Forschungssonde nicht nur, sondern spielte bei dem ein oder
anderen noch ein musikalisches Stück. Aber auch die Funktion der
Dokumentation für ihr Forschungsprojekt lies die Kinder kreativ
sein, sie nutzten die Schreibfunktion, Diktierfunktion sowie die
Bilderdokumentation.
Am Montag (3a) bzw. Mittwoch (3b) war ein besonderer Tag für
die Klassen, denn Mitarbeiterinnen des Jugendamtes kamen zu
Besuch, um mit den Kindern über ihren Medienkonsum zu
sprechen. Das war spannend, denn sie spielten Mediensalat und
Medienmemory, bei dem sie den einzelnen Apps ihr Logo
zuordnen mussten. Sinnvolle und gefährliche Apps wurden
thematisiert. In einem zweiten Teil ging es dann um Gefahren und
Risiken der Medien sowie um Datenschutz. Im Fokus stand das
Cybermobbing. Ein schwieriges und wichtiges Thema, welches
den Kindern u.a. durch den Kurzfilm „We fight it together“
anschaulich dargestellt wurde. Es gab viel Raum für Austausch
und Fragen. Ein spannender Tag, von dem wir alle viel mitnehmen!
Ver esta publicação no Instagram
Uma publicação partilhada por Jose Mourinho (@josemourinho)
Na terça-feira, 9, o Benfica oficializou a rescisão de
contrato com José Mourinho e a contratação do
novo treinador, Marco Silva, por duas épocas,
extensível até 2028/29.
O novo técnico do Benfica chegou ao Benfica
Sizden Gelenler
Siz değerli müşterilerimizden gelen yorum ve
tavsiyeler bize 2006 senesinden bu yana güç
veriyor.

--

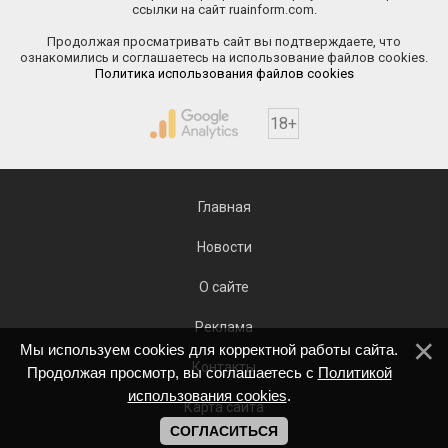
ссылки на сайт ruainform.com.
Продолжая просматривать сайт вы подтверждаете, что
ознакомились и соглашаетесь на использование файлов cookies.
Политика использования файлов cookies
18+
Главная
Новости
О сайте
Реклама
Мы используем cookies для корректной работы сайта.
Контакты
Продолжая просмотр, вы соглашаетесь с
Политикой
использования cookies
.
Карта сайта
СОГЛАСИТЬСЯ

▶ _Description of the task_
Of the entries above, repeat exactly the lines between the line with "Forschungssonde nicht nur, sondern" and the line with "Besuch, um mit", inclusive, and no others.

▶ _Worked solution_
Forschungssonde nicht nur, sondern spielte bei dem ein oder
anderen noch ein musikalisches Stück. Aber auch die Funktion der
Dokumentation für ihr Forschungsprojekt lies die Kinder kreativ
sein, sie nutzten die Schreibfunktion, Diktierfunktion sowie die
Bilderdokumentation.
Am Montag (3a) bzw. Mittwoch (3b) war ein besonderer Tag für
die Klassen, denn Mitarbeiterinnen des Jugendamtes kamen zu
Besuch, um mit den Kindern über ihren Medienkonsum zu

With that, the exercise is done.